---------- Dataset extract

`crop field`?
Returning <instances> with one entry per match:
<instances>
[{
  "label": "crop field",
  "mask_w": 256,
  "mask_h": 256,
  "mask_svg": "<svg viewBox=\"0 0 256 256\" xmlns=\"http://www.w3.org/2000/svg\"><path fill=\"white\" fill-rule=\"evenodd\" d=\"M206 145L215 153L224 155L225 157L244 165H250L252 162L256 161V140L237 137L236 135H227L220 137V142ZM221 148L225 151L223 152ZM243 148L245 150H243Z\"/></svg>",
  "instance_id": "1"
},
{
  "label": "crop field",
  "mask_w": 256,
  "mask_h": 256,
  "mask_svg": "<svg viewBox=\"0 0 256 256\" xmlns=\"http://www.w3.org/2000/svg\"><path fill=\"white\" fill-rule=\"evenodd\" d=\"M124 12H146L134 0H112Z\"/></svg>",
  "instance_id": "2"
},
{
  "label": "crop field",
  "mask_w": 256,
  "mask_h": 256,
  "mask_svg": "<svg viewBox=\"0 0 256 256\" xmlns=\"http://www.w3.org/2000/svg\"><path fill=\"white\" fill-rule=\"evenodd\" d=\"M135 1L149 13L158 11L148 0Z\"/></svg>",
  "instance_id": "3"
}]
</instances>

--------------------

(Given task): Put every line of the material above into a Markdown table with a Row column numbering the lines and a Text column holding each line, leaving out any blank lines.

(Written solution):
| Row | Text |
|---|---|
| 1 | `crop field`? |
| 2 | Returning <instances> with one entry per match: |
| 3 | <instances> |
| 4 | [{ |
| 5 |   "label": "crop field", |
| 6 |   "mask_w": 256, |
| 7 |   "mask_h": 256, |
| 8 |   "mask_svg": "<svg viewBox=\"0 0 256 256\" xmlns=\"http://www.w3.org/2000/svg\"><path fill=\"white\" fill-rule=\"evenodd\" d=\"M206 145L215 153L224 155L225 157L244 165H250L252 162L256 161V140L237 137L236 135H227L220 137V142ZM221 148L225 151L223 152ZM243 148L245 150H243Z\"/></svg>", |
| 9 |   "instance_id": "1" |
| 10 | }, |
| 11 | { |
| 12 |   "label": "crop field", |
| 13 |   "mask_w": 256, |
| 14 |   "mask_h": 256, |
| 15 |   "mask_svg": "<svg viewBox=\"0 0 256 256\" xmlns=\"http://www.w3.org/2000/svg\"><path fill=\"white\" fill-rule=\"evenodd\" d=\"M124 12H146L134 0H112Z\"/></svg>", |
| 16 |   "instance_id": "2" |
| 17 | }, |
| 18 | { |
| 19 |   "label": "crop field", |
| 20 |   "mask_w": 256, |
| 21 |   "mask_h": 256, |
| 22 |   "mask_svg": "<svg viewBox=\"0 0 256 256\" xmlns=\"http://www.w3.org/2000/svg\"><path fill=\"white\" fill-rule=\"evenodd\" d=\"M135 1L149 13L158 11L148 0Z\"/></svg>", |
| 23 |   "instance_id": "3" |
| 24 | }] |
| 25 | </instances> |